Na sexta-feira, Marco Aurélio reagiu. ´Na nossa área jurídica há um fenômeno denominado o direito de espernear. Aqueles que se mostrem inconformados por isso ou aquilo têm o direito de reclamar. Eu só estranhei a acidez do presidente´, afirmou. ´Como ele estava no palanque, eu relevo. Ele estava num ambiente propenso e talvez tenha esquecido que não está em campanha.´
Para Gomes, essa troca de farpas causou perplexidade. Mas o jurista acredita que ´não existe uma crise institucional, isso é coisa boba´.
Juiz não pode falar?
Está na Lei Orgânica e todos os magistrados, sem exceção, a ela devem se submeter. Os juízes, de fato, devem ser mais cautelosos. A magnitude da função de ministro exige ponderação, equilíbrio.
Mas o presidente de um tribunal não tem o direito de falar?
O ministro Marco Aurélio não deveria ter declarado nada.
Por quê?
Porque ele vai participar desse julgamento. Ainda que não vote, é ele o presidente do tribunal eleitoral.
É ruim para o País um embate dessa natureza?
É ruim para a democracia, para o fortalecimento das instituições. Queremos instituições fortes, não queremos instituições fracas, vulneráveis, que não assegurem a continuidade democrática. Melhor para a democracia é que todos se respeitem e que não violem regras de ética da profissão.

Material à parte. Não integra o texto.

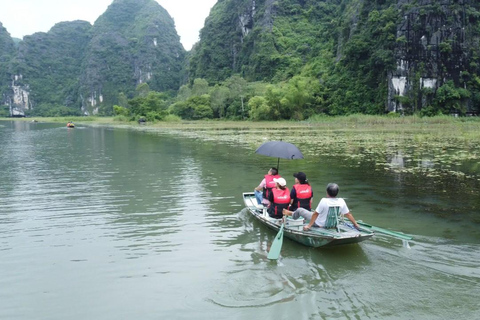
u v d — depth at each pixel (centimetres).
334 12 11431
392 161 1769
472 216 916
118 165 1792
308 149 2277
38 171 1644
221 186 1293
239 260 671
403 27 6525
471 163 1672
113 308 520
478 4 6519
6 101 18200
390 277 599
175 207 1026
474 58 6378
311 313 500
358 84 7269
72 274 622
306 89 7494
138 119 8662
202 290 564
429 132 3641
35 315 506
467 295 543
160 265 652
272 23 11525
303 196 811
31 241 774
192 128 5391
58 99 18850
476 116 6238
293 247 733
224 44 13450
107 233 820
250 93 8825
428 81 6400
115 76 18262
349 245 734
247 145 2672
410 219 896
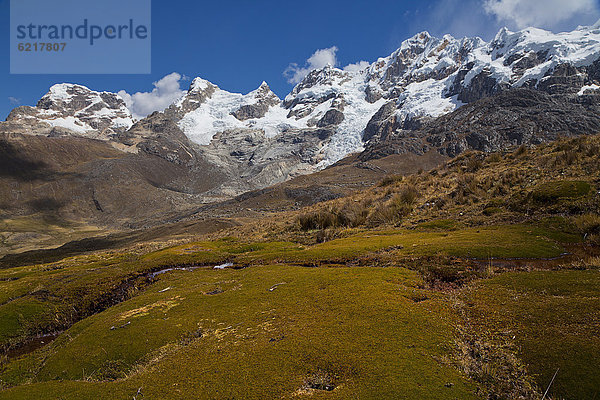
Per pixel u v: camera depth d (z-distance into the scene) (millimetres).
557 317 8070
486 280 11531
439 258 15250
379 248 19297
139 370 8445
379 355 7324
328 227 31984
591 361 6387
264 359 7586
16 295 19953
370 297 10734
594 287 9422
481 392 6094
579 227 16172
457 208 25438
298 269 16562
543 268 12609
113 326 11664
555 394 5910
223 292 14086
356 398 6008
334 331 8609
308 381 6719
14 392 7418
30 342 14938
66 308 17734
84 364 9578
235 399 6328
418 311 9430
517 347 7262
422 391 6102
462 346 7559
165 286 17656
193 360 7980
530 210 20219
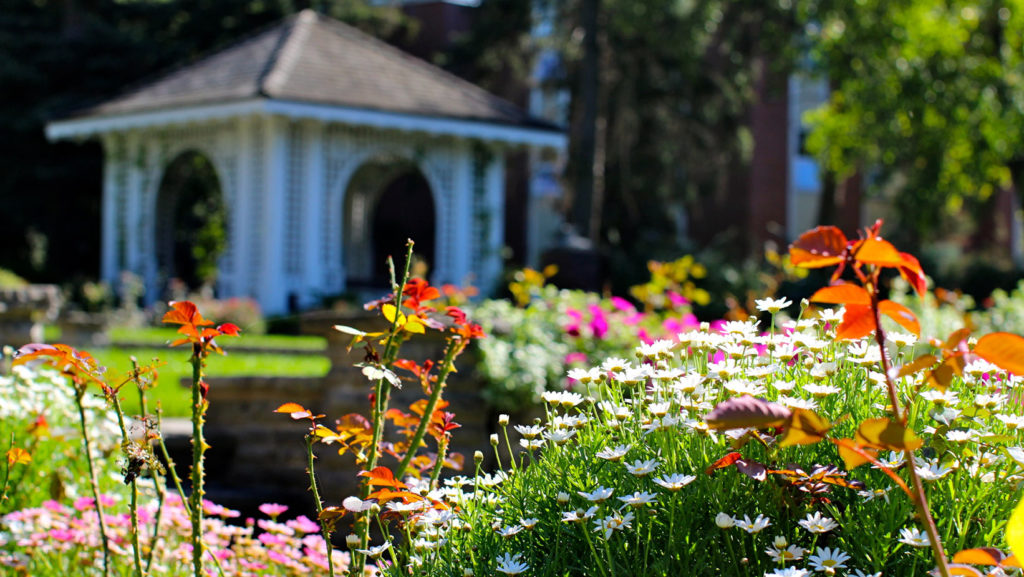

Fora do Brasil não é comum esse desentendimento?
É muito comum a celeuma entre políticos, mas é muito raro ministro falar sobre qualquer assunto. Justamente para não criar polêmicas.
Ministro está impedido de se pronunciar mesmo quando não aborda o mérito de uma pendência?
Juridicamente, o magistrado não deve mesmo falar fora do processo. Prejudica o ambiente harmônico dos Poderes, traz desequilíbrio, prejudica até a economia em muitos casos. Sobretudo nesse caso, em que uma representação irá à corte, o ideal seria que o ministro não se pronunciasse.
Lula disse que o Judiciário não deve se meter em seus atos. Ele pode criticar e não ser criticado?
Quando diz que não se mete no Judiciário, quer dizer que não se intromete em decisões judiciais. Político está aí para isso. Temos que dar um desconto. Juiz é que não pode entrar
O presidente da República pode atacar um chefe do Judiciário?
Normalmente, o presidente, por ser político, acaba extrapolando. O presidente fez o que qualquer político faz. Como eles têm mais liberdade para falar, podem falar o que quiserem. O presidente está dentro da margem natural.
E o ministro não está?
Nesse episódio, o ministro não deveria ter dado início à polêmica. Isso não está dentro dessa margem das funções de ministro. Melhor mesmo é que um ministro não fale fora dos autos. É o melhor caminho.
Não seria mais sensato que o presidente também evitasse críticas?
Faz parte do bate-boca, é natural no mundo político dizer essas coisas. O que não é natural é o ministro falar. A Lei Orgânica impõe que o magistrado se manifeste apenas nos autos. Está expresso no texto.
Há uma crise entre os Poderes?
Não vejo isso como crise. Não chega a ser crise institucional, apenas um incidente corriqueiro, bobo, que não terá maiores repercussões. Segunda-feira os dois já estarão conversando normalmente. Não foi um incidente sério, mas fica como advertência para o ministro.”